*How to complete this task*: In the entries below, identify every line with the string "Trance" and copy it.
───── The input ─────
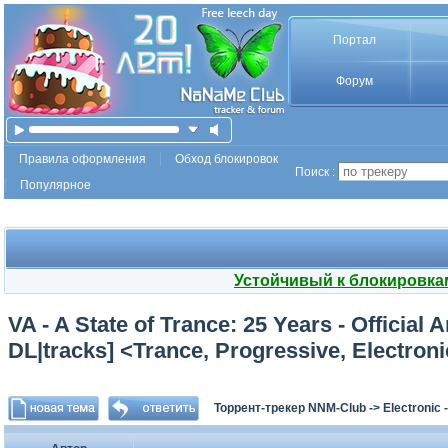
Портал
Форум
Правила оформления
Обход блокировок
Поиск :
Популярное
Устойчивый к блокировка
VA - A State of Trance: 25 Years - Officia
DL|tracks] <Trance, Progressive, Electron
Торрент-трекер NNM-Club
->
Electronic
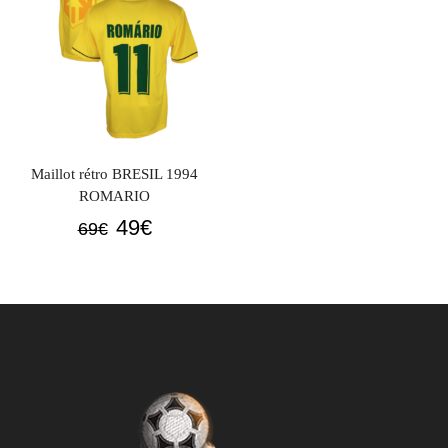
Maillot rétro BRESIL 1994
ROMARIO
Le
Le
49
€
69
€
prix
prix
initial
actuel
était :
est :
69€.
49€.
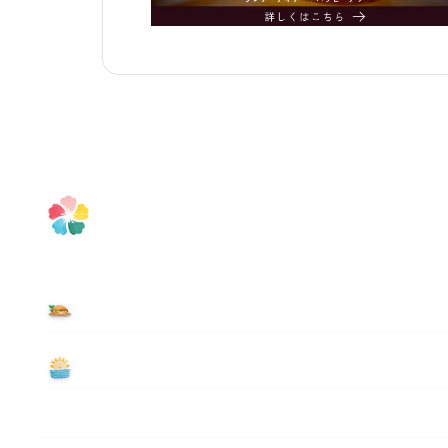
食べる
遊ぶ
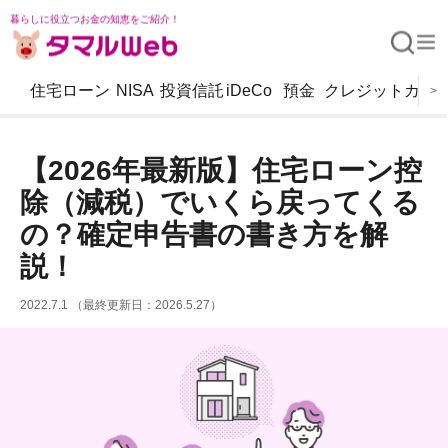
暮らしに役立つお金の知恵をご紹介！
住宅ローン
NISA
投資信託
iDeCo
預金
クレジットカー
>
【2026年最新版】住宅ローン控
除（減税）でいくら戻ってくる
の？確定申告書の書き方を解
説！
2022.7.1 （最終更新日：2026.5.27）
─────
*Solution to the exercise*:
VA - A State of Trance: 25 Years - Officia
DL|tracks] <Trance, Progressive, Electron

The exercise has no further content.